Late last year, Washingtonian covered a trend regarding alimony that’s on the rise in Maryland, D.C., and Northern Virginia: divorces where higher-earning wives leave owing alimony to their husbands. The piece is a useful reminder that anyone (husband or wife) can potentially be ordered to pay alimony in Maryland and that ways (such as prenuptial agreements) exist to help avoid part or all of the horror of an unexpectedly unfavorable divorce judgment. Whether you’re negotiating a prenup or litigating alimony, make sure you have a knowledgeable Maryland family law lawyer on your side to fight for a fair outcome.

Many of the ex-wives in the Washingtonian piece expressed deep anger and resentment about paying alimony to ex-husbands who they viewed as insufficiently industrious. One wife described her husband as someone whom she “begged” to find a job, always without success. Another expressed resentment about owing alimony from a marriage where she allegedly earned the bulk of the family’s income and also bore the lion’s share of responsibility for domestic tasks.

One wife complained, “It’s not just as simple as saying, ‘Because men pay it, women should pay it, too.'”

The truth is that it’s not that simple… though probably not in the way that this ex-wife meant it. Maryland law has a list of fully one dozen different factors courts can consider when making a judgment on alimony. These include the ability of the spouse seeking alimony to be (or become) self-supporting, the time necessary to achieve self-sufficiency, the couple’s standard of living during the marriage, and the contributions — both monetary and non-monetary — each spouse made to the marriage.

If your ex-spouse has the knowledge, skills, and education to earn a living, but has remained unemployed to avoid paying you alimony (or to maximize the amount you owe him,) then you can make that argument to the trial court. It’s called voluntary impoverishment and, if proven, it’s something the judge possibly can consider in ruling on alimony.

* * * * * * * * *

■ EXERCISE A
According to the alimony article, how many factors does Maryland law list for courts to consider when ruling on alimony?
The text and the records were taken from unrelated sources.

* * * * * * * * *

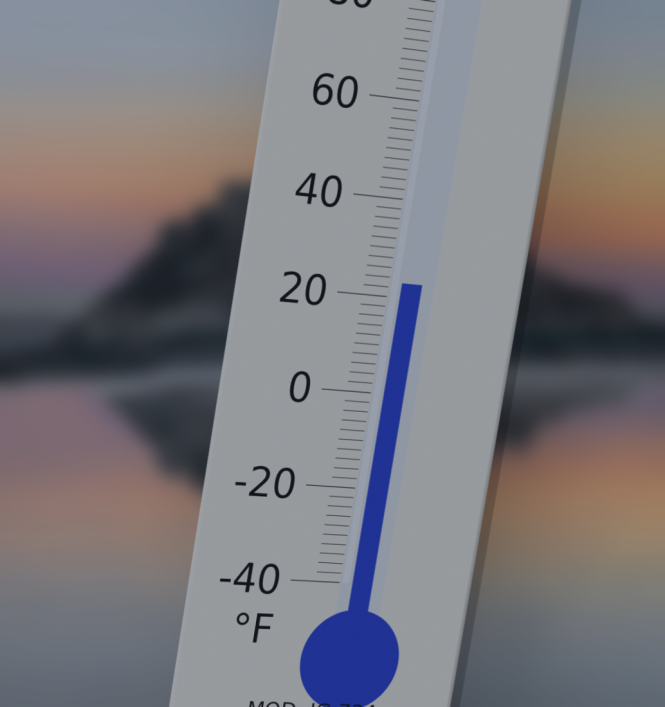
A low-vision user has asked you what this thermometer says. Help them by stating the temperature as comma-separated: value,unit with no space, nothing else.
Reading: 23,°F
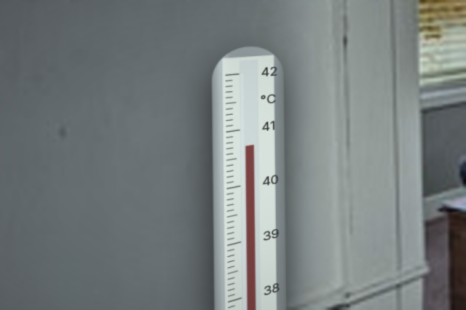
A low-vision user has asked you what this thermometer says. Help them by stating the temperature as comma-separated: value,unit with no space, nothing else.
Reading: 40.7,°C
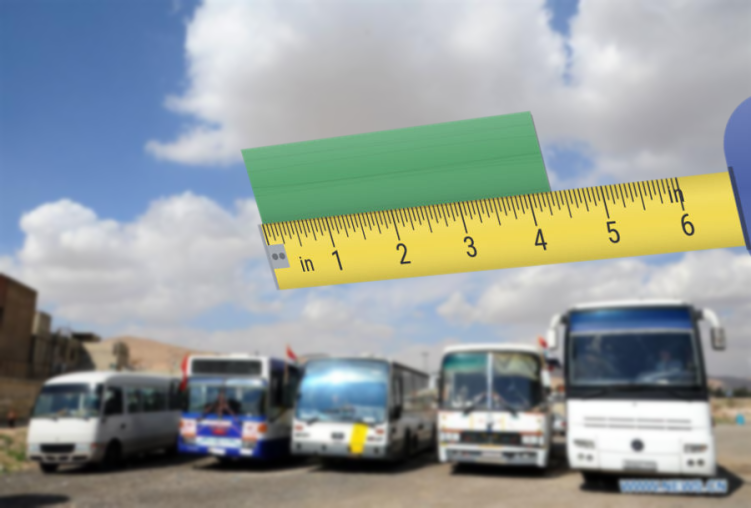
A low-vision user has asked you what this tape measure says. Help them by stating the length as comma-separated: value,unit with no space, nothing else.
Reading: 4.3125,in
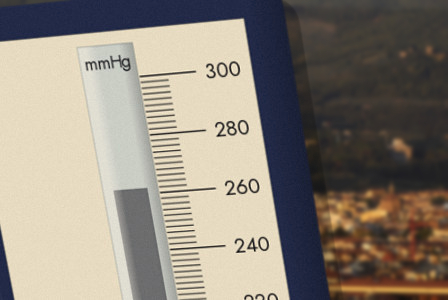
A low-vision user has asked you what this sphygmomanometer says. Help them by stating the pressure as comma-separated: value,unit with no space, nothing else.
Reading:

* * * * * * * * *

■ EXERCISE B
Copy the instrument-reading records word for word, omitting the pictures.

■ PROBLEM SOLUTION A
One dozen.

■ PROBLEM SOLUTION B
A low-vision user has asked you what this thermometer says. Help them by stating the temperature as comma-separated: value,unit with no space, nothing else.
Reading: 23,°F
A low-vision user has asked you what this thermometer says. Help them by stating the temperature as comma-separated: value,unit with no space, nothing else.
Reading: 40.7,°C
A low-vision user has asked you what this tape measure says. Help them by stating the length as comma-separated: value,unit with no space, nothing else.
Reading: 4.3125,in
A low-vision user has asked you what this sphygmomanometer says. Help them by stating the pressure as comma-separated: value,unit with no space, nothing else.
Reading:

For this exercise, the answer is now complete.